Ifo’s gauge of the current situation declined to 111.6 from 113.9 and a measure of executives’ expectations fell to 95.6, the lowest since June 2009, from 97.2. The euro dipped on the report before resuming its climb to trade at $1.2121 at 11 a.m. in Frankfurt.
Investor confidence fell for a third month in July and the benchmark DAX share index has lost 10 percent in the last four months.
Germany’s Puma SE (PUM), Europe’s second-largest sporting-goods maker, on July 18 cut its 2012 sales and profit forecasts and said it will close some stores and may also eliminate jobs after business slowed in the first half of the year. The slowdown was particularly noticeable in Europe, the company said.
Still, SAP AG (SAP), the largest maker of business-management software, is beating rivals to contracts as companies limit their spending amid slowing economic growth, co-Chief Executive Officer Jim Hagemann Snabe told Bloomberg Television yesterday.

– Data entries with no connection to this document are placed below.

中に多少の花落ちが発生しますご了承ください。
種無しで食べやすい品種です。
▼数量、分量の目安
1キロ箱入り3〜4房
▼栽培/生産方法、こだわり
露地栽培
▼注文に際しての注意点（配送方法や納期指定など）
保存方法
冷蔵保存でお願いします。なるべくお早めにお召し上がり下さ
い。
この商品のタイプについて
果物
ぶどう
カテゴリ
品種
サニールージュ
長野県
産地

“While the worries are there about the euro, companies are still investing, and software is one of the areas they invest in to manage this new area of uncertainty,” he said.
Rising wages and unemployment at a two-decade low are also bolstering domestic spending in Germany, helping to counteract waning export demand.
The Bundesbank in June predicted German growth of 1 percent this year. By contrast, the European Commission forecasts a 0.3 percent contraction for the 17-nation euro economy as a whole.
“If the euro area crashes then even the strong labor market won’t save the German economy,” said Alexander Koch, an economist at UniCredit Group in Munich. “So far, the economy is not too wobbly, but it does depend on how the crisis evolves.”